======== FRAGMENTO DEL DOCUMENTO

Hay actos de amor que tan solo se cuentan en la intimidad de una cocina con velas. Sobre todo, si implican un "te quiero" silenciado a un hijo militar que prepara su regreso a la primera línea de batalla. Oleksandr aún no ha encontrado el mensaje escrito a mano y escondido por su madre bajo el parche del uniforme o, al menos, no contestado. En la guerra hay tantas formas de decir adiós, que cada cual lo encaja a su manera.
Lo expresan Alla y Viktor en una habitación oscura en Shevchenkove, un pequeño poblado al noreste de Kiev que los rusos tomaron en marzo. Un mes después, con la liberación y fuerte presencia de tropas, comenzaron a acoger soldados. Comida, cama y calor que el Ejército reconoció con una placa de agradecimiento oficial. La profesión de su hijo poco tuvo que ver en aquella decisión, sí las violaciones y ejecuciones de sus vecinos a manos del invasor. Las heridas de la guerra les convirtieron en soldados de la retaguardia.

================
======== EXTRACTOS DE DATOS

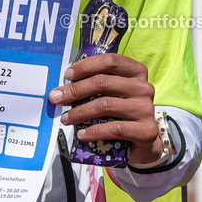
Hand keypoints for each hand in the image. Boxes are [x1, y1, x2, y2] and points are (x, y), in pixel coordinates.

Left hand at [48, 53, 164, 165]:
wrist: (145, 141)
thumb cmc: (123, 112)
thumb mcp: (114, 94)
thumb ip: (97, 85)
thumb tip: (63, 87)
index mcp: (136, 72)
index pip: (110, 61)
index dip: (86, 66)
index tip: (67, 75)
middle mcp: (144, 87)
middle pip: (103, 82)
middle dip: (75, 90)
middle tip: (56, 98)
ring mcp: (146, 109)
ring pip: (106, 105)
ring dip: (80, 112)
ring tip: (65, 118)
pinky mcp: (146, 130)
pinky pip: (114, 128)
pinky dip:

================

**TAREAS**
A: ¿Qué personas se mencionan por su nombre en el fragmento? Enuméralas todas.
B: Transcribe sin cambios la parte del fragmento que comienza con las palabras "Lo expresan Alla" y termina con "de la retaguardia.".

**RESPUESTAS DADAS**
A: Oleksandr, Alla y Viktor.

B:
Lo expresan Alla y Viktor en una habitación oscura en Shevchenkove, un pequeño poblado al noreste de Kiev que los rusos tomaron en marzo. Un mes después, con la liberación y fuerte presencia de tropas, comenzaron a acoger soldados. Comida, cama y calor que el Ejército reconoció con una placa de agradecimiento oficial. La profesión de su hijo poco tuvo que ver en aquella decisión, sí las violaciones y ejecuciones de sus vecinos a manos del invasor. Las heridas de la guerra les convirtieron en soldados de la retaguardia.